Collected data
_ _ _
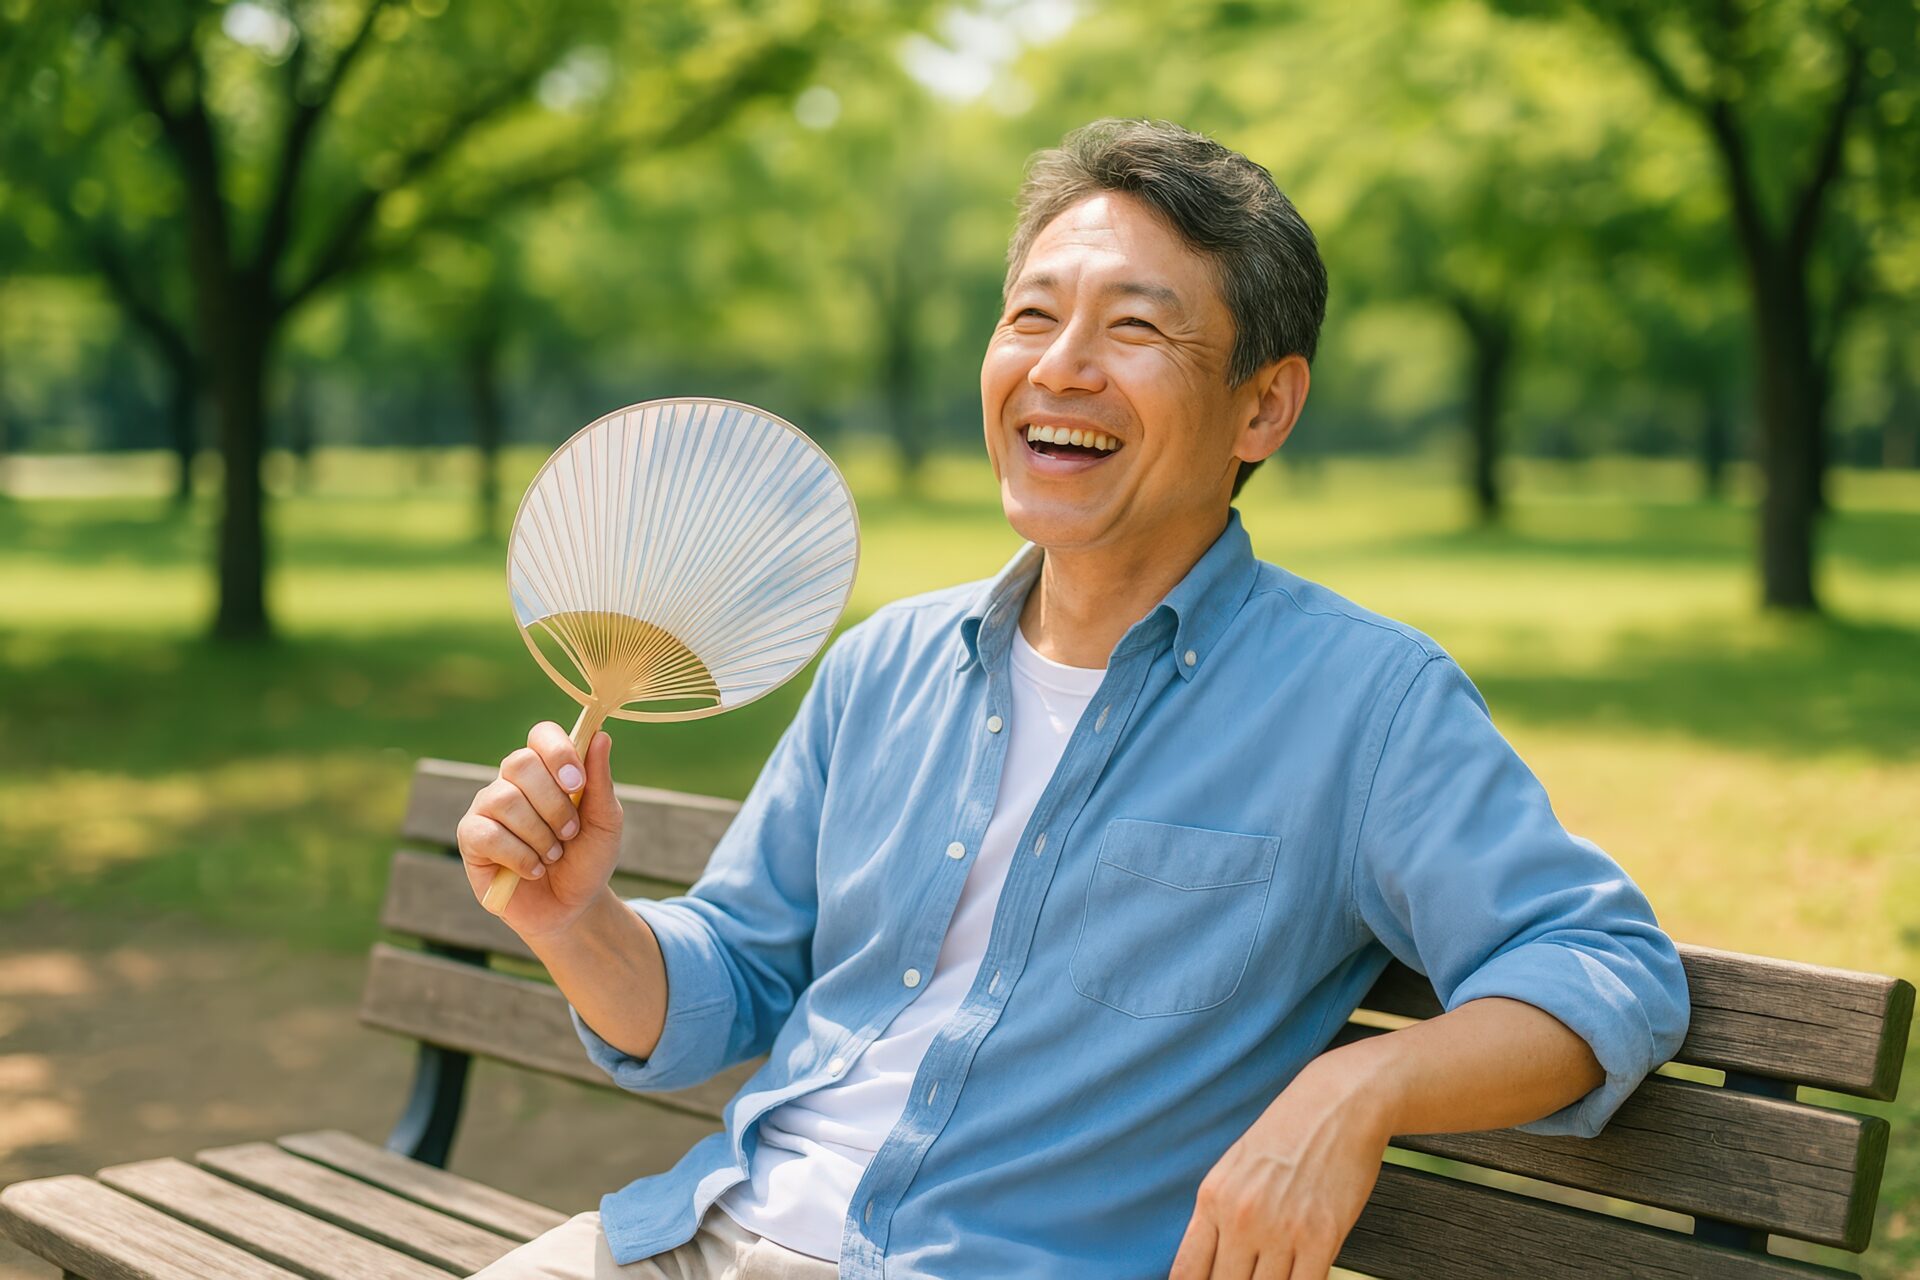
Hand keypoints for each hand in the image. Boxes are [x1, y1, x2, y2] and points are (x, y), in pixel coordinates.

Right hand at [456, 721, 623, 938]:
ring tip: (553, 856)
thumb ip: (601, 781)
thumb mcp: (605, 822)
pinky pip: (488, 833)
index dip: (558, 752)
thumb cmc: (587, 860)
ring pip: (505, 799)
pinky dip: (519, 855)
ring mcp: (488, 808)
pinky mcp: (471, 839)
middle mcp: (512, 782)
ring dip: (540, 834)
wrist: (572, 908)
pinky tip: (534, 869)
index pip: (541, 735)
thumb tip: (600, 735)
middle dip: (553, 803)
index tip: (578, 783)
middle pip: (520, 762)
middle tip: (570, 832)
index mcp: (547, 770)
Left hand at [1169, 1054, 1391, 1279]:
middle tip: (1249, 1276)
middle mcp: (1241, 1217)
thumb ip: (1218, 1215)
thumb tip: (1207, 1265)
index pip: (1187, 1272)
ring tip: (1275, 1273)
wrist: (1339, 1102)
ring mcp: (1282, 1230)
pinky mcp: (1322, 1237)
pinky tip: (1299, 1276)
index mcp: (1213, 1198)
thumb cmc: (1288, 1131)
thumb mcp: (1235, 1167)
_ _ _
(Your assignment)
Pictures are to be omitted; otherwise, write out the data exactly as it appears.

(Exercise answer)
Hand keypoints for each hand in the image. Boxes are [x1, y1, x2, y2] and points are (x, y), in pixel coordinates.

Right hand at [456, 721, 623, 938]:
ring tip: (553, 856)
thumb ip: (601, 781)
thumb mcp: (605, 822)
pinky pip: (488, 833)
index dip: (558, 752)
thumb cmc: (587, 860)
ring pip: (505, 799)
pinky dip: (519, 855)
ring mcp: (488, 808)
pinky mcp: (471, 839)
middle mcp: (512, 782)
ring dip: (540, 834)
wrist: (572, 908)
pinky tip: (534, 869)
index pip: (541, 735)
thumb tip: (600, 735)
middle dip: (553, 803)
index tip: (578, 783)
middle pip: (520, 762)
middle tip: (570, 832)
index mcp: (547, 770)
Left hand at [1169, 1054, 1391, 1279]:
middle tip: (1249, 1276)
middle mcp: (1241, 1217)
thumb ip: (1218, 1215)
thumb tip: (1207, 1265)
index pip: (1187, 1272)
ring tip: (1275, 1273)
wrist: (1339, 1102)
ring mcp: (1282, 1230)
pinky mcp: (1322, 1237)
pinky tip: (1299, 1276)
index mcp: (1213, 1198)
thumb cmc: (1288, 1131)
thumb mcp: (1235, 1167)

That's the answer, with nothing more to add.